Slow road to ‘freedom, justice and security’

Series Title
Series Details 26/06/97, Volume 3, Number 25
Publication Date 26/06/1997
Content Type

Date: 26/06/1997

THE Amsterdam Treaty proudly boasts of creating an area of freedom, justice and security for all the Union's 370 million citizens.

Such was the importance attached to this that the Dutch presidency's draft treaty text declared that achieving this goal was “central to citizens' concerns”.

But whether the watered-down text which finally emerged from the long months of negotiations has laid the foundations for achieving that remains to be seen.

Many doubt whether the transfer of asylum and immigration policy to the Union's communitarised 'first pillar' will speed up progress in this sensitive policy area.

Germany's insistence that any decision to introduce majority voting into the decision-making process in this field must be approved unanimously has cast serious doubts over whether it will ever be used at all.

The only matter which will automatically be decided by a majority vote is the issuing of visas for stays in the Union of under three months. Member states will have to decide whether to extend this to other areas no later than five years after the new treaty is ratified.

Under Amsterdam, asylum and immigration policy will no longer be made through 'third pillar' intergovernmental agreement. It will instead pass to the first pillar.

Supporters of the change say it will speed things up to some extent, not least because individual asylum and immigration laws will no longer have to be ratified by all 15 member states' national parliaments. But the unanimity rule means progress is likely to be sluggish.

The European Commission admits it is disappointed about what was finally agreed last week, but nevertheless feels that some progress was made.

Although it will have to share its traditional right of initiative with member states in this area for five years, it will then gain the sole prerogative to propose laws, as it already does in all other first pillar fields.

One source of contention in the new treaty is a controversial protocol designed to discourage member states from accepting asylum applications from citizens of another EU country.
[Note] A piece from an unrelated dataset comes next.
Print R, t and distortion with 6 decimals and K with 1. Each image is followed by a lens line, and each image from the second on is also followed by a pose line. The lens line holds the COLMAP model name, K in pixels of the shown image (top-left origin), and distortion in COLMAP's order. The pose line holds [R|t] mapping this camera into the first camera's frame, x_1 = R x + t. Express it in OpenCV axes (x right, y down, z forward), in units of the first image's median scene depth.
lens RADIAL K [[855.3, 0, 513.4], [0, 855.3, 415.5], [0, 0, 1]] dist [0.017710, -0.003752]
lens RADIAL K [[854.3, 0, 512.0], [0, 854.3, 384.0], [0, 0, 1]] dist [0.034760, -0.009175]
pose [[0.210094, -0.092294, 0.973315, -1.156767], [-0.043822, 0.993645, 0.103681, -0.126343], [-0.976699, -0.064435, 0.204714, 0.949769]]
The so-called Aznar Protocol, named after Spanish Prime Minister José María Aznar, was included following a well-publicised Hispano-Belgian spat over the repatriation of suspected Basque separatist terrorists. It lays down strict criteria under which a member state can consider asylum applications from EU nationals and concludes with the proviso that “the application shall be dealt with on the basis of the presumption that it is manifestly unfounded”.

Human rights organisations, including Amnesty International and the United Nations High Commissioner for Refugees (UNHCR), claim this contravenes international law.

“Amnesty has been supporting the UNHCR on this. We oppose any form of suppression or limitation of the right to seek asylum in European Union nations. This is a clear breach of the 1951 refugee convention,” said an Amnesty spokeswoman.

But a last-minute addition to the protocol, which says the new rules will not affect national decision-making powers, has softened its impact. Indeed Belgium has already issued a statement saying it will continue to examine asylum applications.

Those hoping the new treaty would also mark a significant step towards creating a free movement area embracing all 15 EU member states were also disappointed.

Although the Schengen Convention on free movement will now be incorporated into the main body of EU law, the UK and Ireland secured opt-outs which will allow them to impose whatever controls they “consider necessary” to protect their borders.

Meanwhile, Denmark managed to overcome national constitutional difficulties over the change in the convention's status. Copenhagen will get an opt-out allowing it to remain legally outside the agreement, but participate politically.

The fight against crime is seen as another key area where EU-level action can play a real role. To this end, the new treaty contains provisions to strengthen judicial and police cooperation between member states - although both will continue to be dealt with on an intergovernmental basis - and boost the role of the fledgling European police agency Europol.